Problem to solve: What you return should be the lines of the data containing "Torres", each in full.

(Records shown begins)

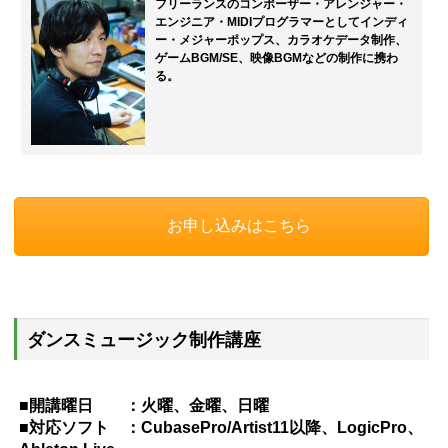
フリーランスのコンポーザー・アレンジャー・
エンジニア・MIDIプログラマーとしてインディ
ー・メジャーポップス、カラオケデータ制作、
ゲームBGM/SE、映像BGMなどの制作に携わ
る。
お申し込みはこちら
ダンスミュージック制作講座
■開講曜日 ：火曜、金曜、日曜
■対応ソフト ：CubasePro/Artist11以降、LogicPro、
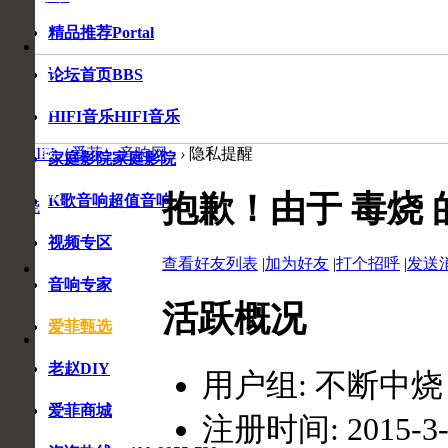
精品推荐
Portal
音
响
论坛首页
BBS
专
家
HIFI音乐
HIFI音乐
在
线
爱HIFI（爱菲）音响网
›
›
隐私提醒
家庭影院
家庭影院
咨
询
抱歉！由于 毒烧
K歌音响
超值音响
毒烧
视频专区
收
查看好友列表
|
加为好友
|
打个招呼
|
发送
收
藏
音响专家
藏
本
活跃概况
页
爱菲甄选
老赵DIY
用户组:
不断中烧
爱菲商城
注册时间: 2015-3-2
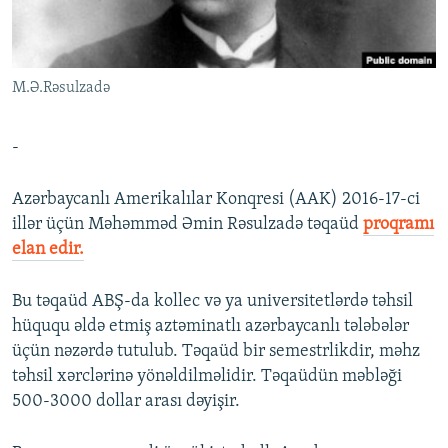
İNFOQRAFIKA
AZƏRBAYCAN ƏDƏBIYYATI KITABXANASI
MISSIYAMIZ
BIZI IZLƏ
KARIKATURA
İSLAM VƏ DEMOKRATIYA
PEŞƏ ETIKASI VƏ JURNALISTIKA STANDARTLARIMIZ
M.Ə.Rəsulzadə
İZ - MƏDƏNIYYƏT PROQRAMI
MATERIALLARIMIZDAN ISTIFADƏ
AZADLIQRADIOSU MOBIL TELEFONUNUZDA
RFE/RL-in bütün saytları
-
BIZIMLƏ ƏLAQƏ
Azərbaycanlı Amerikalılar Konqresi (AAK) 2016-17-ci
XƏBƏR BÜLLETENLƏRIMIZ
illər üçün Məhəmməd Əmin Rəsulzadə təqaüd
proqramı
elan edir.
Bu təqaüd ABŞ-da kollec və ya universitetlərdə təhsil
hüququ əldə etmiş aztəminatlı azərbaycanlı tələbələr
üçün nəzərdə tutulub. Təqaüd bir semestrlikdir, məhz
təhsil xərclərinə yönəldilməlidir. Təqaüdün məbləği
500-3000 dollar arası dəyişir.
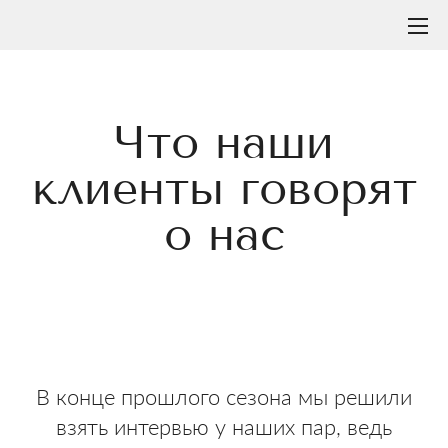
Что наши
клиенты говорят
о нас
ОТПРАВИТЬ ВАШ ОТЗЫВ →
В конце прошлого сезона мы решили
взять интервью у наших пар, ведь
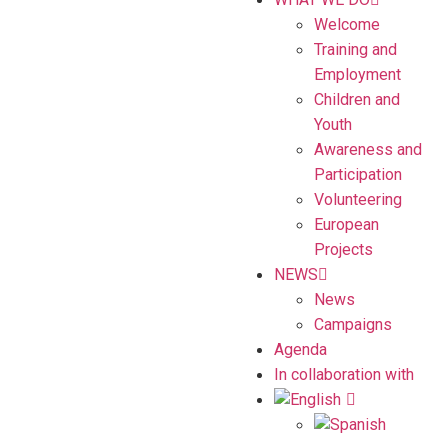
Welcome
Training and
Employment
Children and
Youth
Awareness and
Participation
Volunteering
European
Projects
NEWS
News
Campaigns
Agenda
In collaboration with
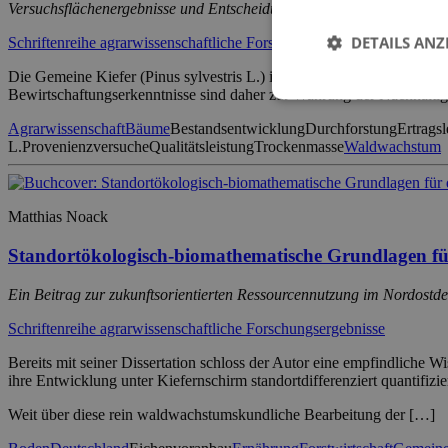
Versuchsflächenergebnisse und Entscheidungshilfen
DETAILS ANZ
Schriftenreihe agrarwissenschaftliche Forschungsergebnisse
Die Gemeine Kiefer (Pinus sylvestris L.) ist aufgrund der bodenkund
Bewirtschaftungserkenntnisse sind daher zur Wahrung der Nachhaltig
Agrarwissenschaft
Bäume
Bestandsentwicklung
Durchforstung
Ertragsl
L.
Provenienzversuche
Qualitätsleistung
Trockenmasse
Waldwachstum
Matthias Noack
Standortökologisch-biomathematische Grundlagen fü
Ein Beitrag zur zukunftsorientierten Ressourcennutzung im Nordostde
Schriftenreihe agrarwissenschaftliche Forschungsergebnisse
Bereits mit seiner Dissertation schloss der Autor eine empfindlich
ihre Entwicklung unter Kiefernschirm standortdifferenziert quantifizie
Weit über diese rein waldwachstumskundliche Bearbeitung der […]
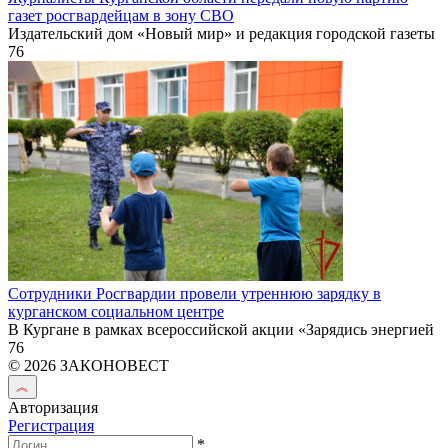
газет росгвардейцам в зону СВО
Издательский дом «Новый мир» и редакция городской газеты
76
Сотрудники Росгвардии провели утреннюю зарядку в
курганском социальном центре
В Кургане в рамках всероссийской акции «Зарядись энергией
76
© 2026 ЗАКОНОВЕСТ
Авторизация
Регистрация
*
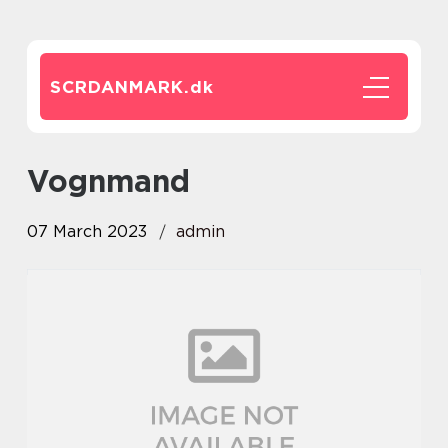
SCRDANMARK.
dk
vognmand
07 March 2023
admin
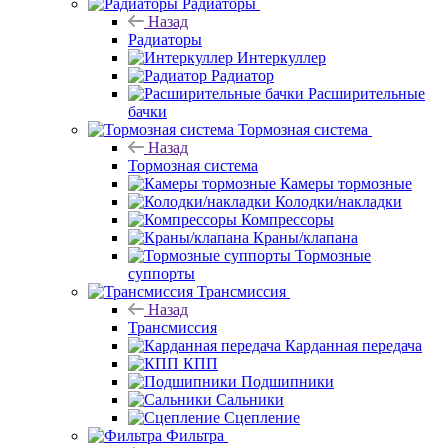
Радиаторы
Назад
Радиаторы
Интеркуллер
Радиатор
Расширительные
бачки
Тормозная система
Назад
Тормозная система
Камеры тормозные
Колодки/накладки
Компрессоры
Краны/клапана
Тормозные
суппорты
Трансмиссия
Назад
Трансмиссия
Карданная передача
КПП
Подшипники
Сальники
Сцепление
Фильтра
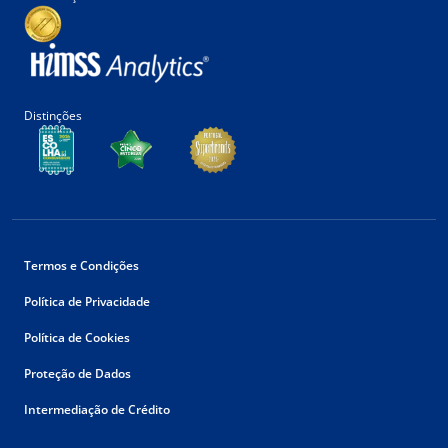
Distinções
Termos e Condições
Política de Privacidade
Política de Cookies
Proteção de Dados
Intermediação de Crédito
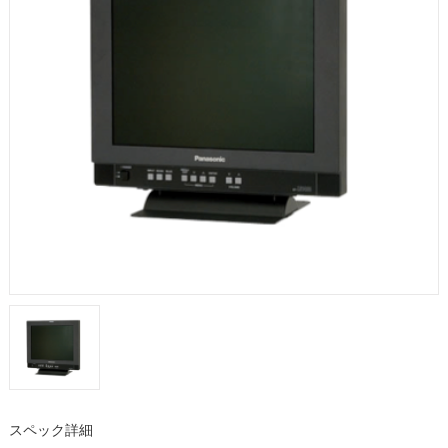
スペック詳細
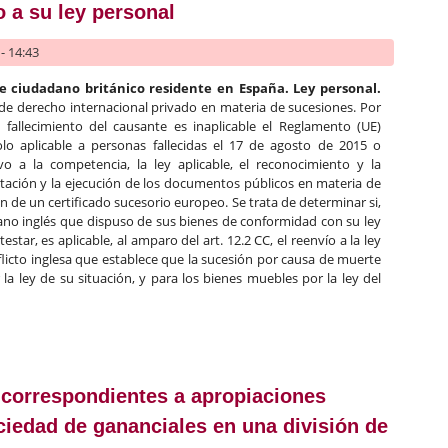
 a su ley personal
- 14:43
e ciudadano británico residente en España. Ley personal.
de derecho internacional privado en materia de sucesiones. Por
allecimiento del causante es inaplicable el Reglamento (UE)
o aplicable a personas fallecidas el 17 de agosto de 2015 o
vo a la competencia, la ley aplicable, el reconocimiento y la
eptación y la ejecución de los documentos públicos en materia de
ón de un certificado sucesorio europeo. Se trata de determinar si,
ano inglés que dispuso de sus bienes de conformidad con su ley
estar, es aplicable, al amparo del art. 12.2 CC, el reenvío a la ley
licto inglesa que establece que la sucesión por causa de muerte
 la ley de su situación, y para los bienes muebles por la ley del
no británico residente en España y que otorga un testamento con a
 correspondientes a apropiaciones
sociedad de gananciales en una división de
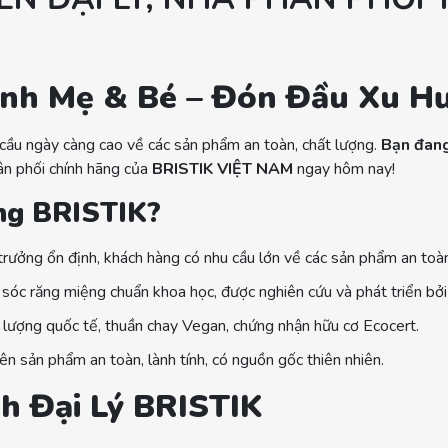
nh Mẹ & Bé – Đón Đầu Xu H
ầu ngày càng cao về các sản phẩm an toàn, chất lượng.
Bạn đang
ân phối chính hãng của
BRISTIK VIỆT NAM
ngay hôm nay!
ng BRISTIK?
ưởng ổn định, khách hàng có nhu cầu lớn về các sản phẩm an toàn
c răng miệng chuẩn khoa học, được nghiên cứu và phát triển bởi 
lượng quốc tế, thuần chay Vegan, chứng nhận hữu cơ Ecocert.
ên sản phẩm an toàn, lành tính, có nguồn gốc thiên nhiên.
h Đại Lý BRISTIK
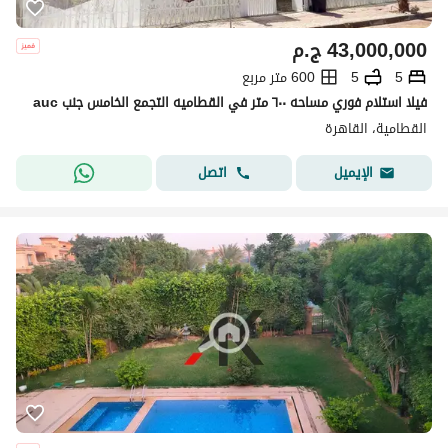
43,000,000
ج.م
5
5
600 متر مربع
فيلا استلام فوري مساحه ٦٠٠ متر في القطاميه التجمع الخامس جنب auc
القطامية، القاهرة
اتصل
الإيميل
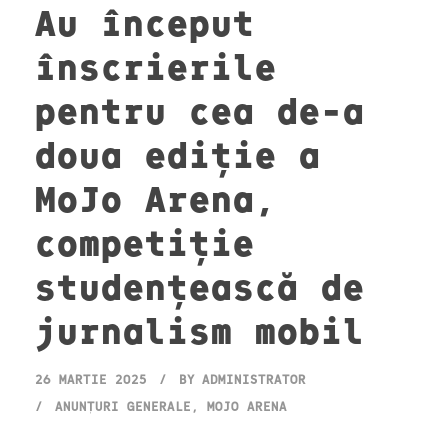
Au început
înscrierile
pentru cea de-a
doua ediție a
MoJo Arena,
competiție
studențească de
jurnalism mobil
26 MARTIE 2025
BY
ADMINISTRATOR
ANUNȚURI GENERALE
,
MOJO ARENA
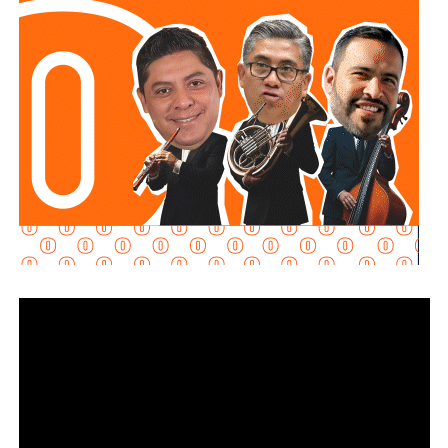
alternativa,
se contará con un acceso secundario por
Asimismo, se establecen sanciones para quienes, durante
avenida Simón Díaz, p
roveniente de avenida de la
un proceso judicial o existiendo una resolución firme,
Constitución.
enajenen intencionalmente de manera parcial o total sus
bienes con la finalidad de eludir obligaciones alimentarias.
Para la salida del recinto,
el flujo vehicular se distribuirá
principalmente hacia Circuito Potosí,
mediante la
De igual manera, se sancionará a quienes, teniendo
incorporación desde avenida de las Torres. Como salida
conocimiento de la existencia de una obligación
secundaria, los automovilistas podrán continuar por esta
alimentaria o de un proceso judicial en curso, ayuden al
misma vialidad para incorporarse a avenida Simón Díaz,
deudor a ocultar bienes, acepten figurar como titulares
con dirección a avenida de la Constitución y el
aparentes de estos o realicen actos jurídicos simulados
fraccionamiento Simón Díaz.
con el propósito de evitar que se cumplan las
obligaciones alimentarias.
Como parte de la estrategia de movilidad, la avenida
Francisco Martínez de la Vega, en el tramo comprendido
Para estas conductas se contempla una sanción de seis
entre avenida de las Torres y avenida Simón Díaz,
meses a tres años de prisión, además de una sanción
permanecerá cerrada al tránsito vehicular.
El primer
pecuniaria de 60 a 300 días del valor de la Unidad de
tramo, de avenida de las Torres al callejón peatonal
Medida y Actualización (UMA).
América del Sur,
La iniciativa fue turnada a la Comisión Primera de Justicia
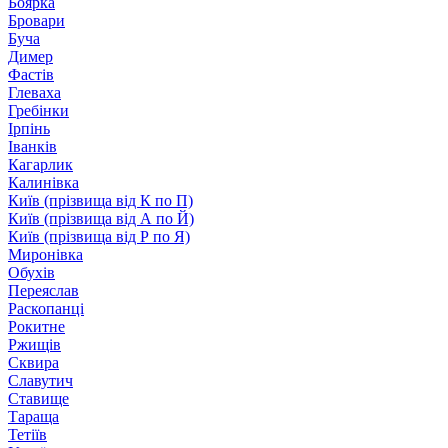
Боярка
Бровари
Буча
Димер
Фастів
Глеваха
Гребінки
Ірпінь
Іванків
Кагарлик
Калинівка
Київ (прізвища від К по П)
Київ (прізвища від А по Й)
Київ (прізвища від Р по Я)
Миронівка
Обухів
Переяслав
Раскопанці
Рокитне
Ржищів
Сквира
Славутич
Ставище
Тараща
Тетіїв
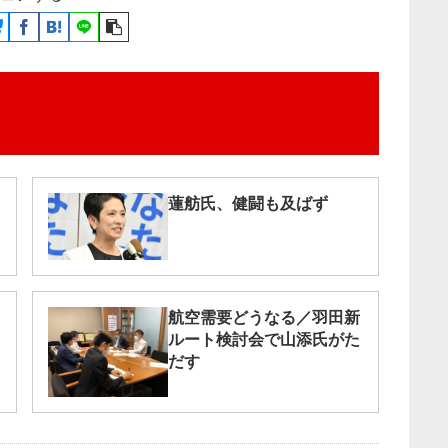
蓮舫氏、健闘も及ばず
航空需要どうなる／羽田新
ルート検討会で山添氏がた
だす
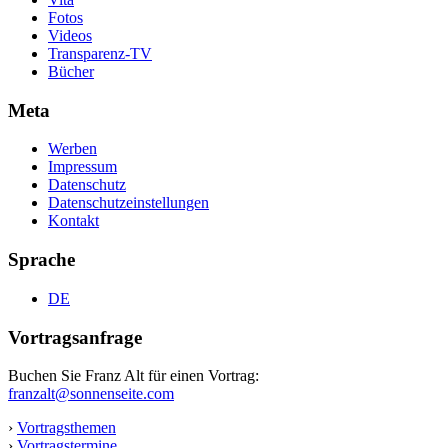
Fotos
Videos
Transparenz-TV
Bücher
Meta
Werben
Impressum
Datenschutz
Datenschutzeinstellungen
Kontakt
Sprache
DE
Vortragsanfrage
Buchen Sie Franz Alt für einen Vortrag:
franzalt@sonnenseite.com
›
Vortragsthemen
›
Vortragstermine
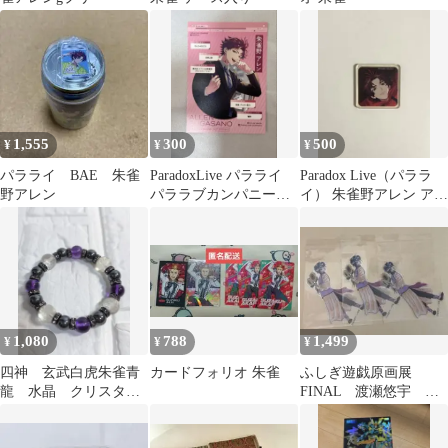
1,555
300
500
¥
¥
¥
パラライ BAE 朱雀
ParadoxLive パラライ
Paradox Live（パララ
野アレン
パララブカンパニー
イ） 朱雀野アレン アク
朱雀野アレン 特典
リルステッカー
1,080
788
1,499
¥
¥
¥
四神 玄武白虎朱雀青
カードフォリオ 朱雀
ふしぎ遊戯原画展
龍 水晶 クリスタル
FINAL 渡瀬悠宇 ク
ブレスレット メンズ
リアステッカーセッ
ト 柳宿 朱雀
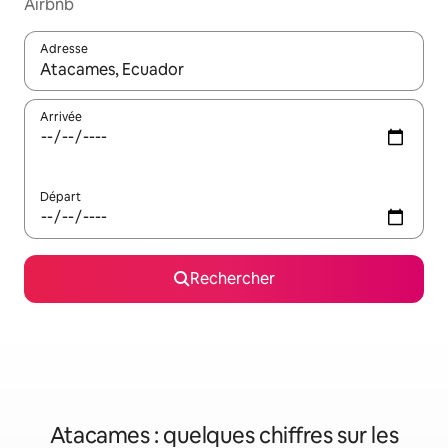
Airbnb
Adresse
Lorsque les résultats s'affichent, utilisez les flèches vers le hau
Arrivée
Départ
Rechercher
Atacames : quelques chiffres sur les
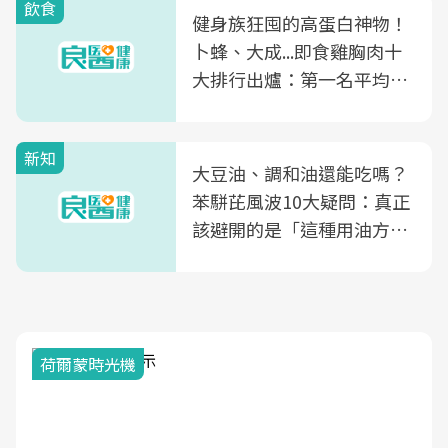
飲食
健身族狂囤的高蛋白神物！
卜蜂、大成...即食雞胸肉十
大排行出爐：第一名平均一
片不到50元
新知
大豆油、調和油還能吃嗎？
苯駢芘風波10大疑問：真正
該避開的是「這種用油方
式」
荷爾蒙時光機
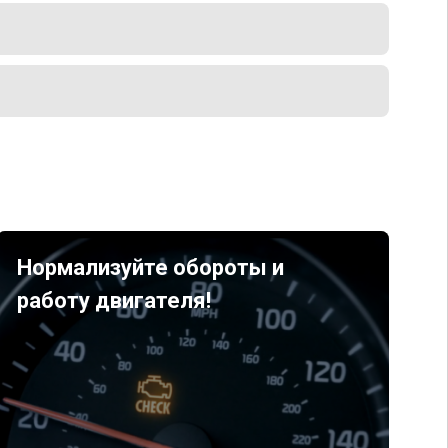
Нормализуйте обороты и
работу двигателя!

(Records shown ends)

Task result:
incorporación desde avenida de las Torres. Como salida
entre avenida de las Torres y avenida Simón Díaz,
tramo, de avenida de las Torres al callejón peatonal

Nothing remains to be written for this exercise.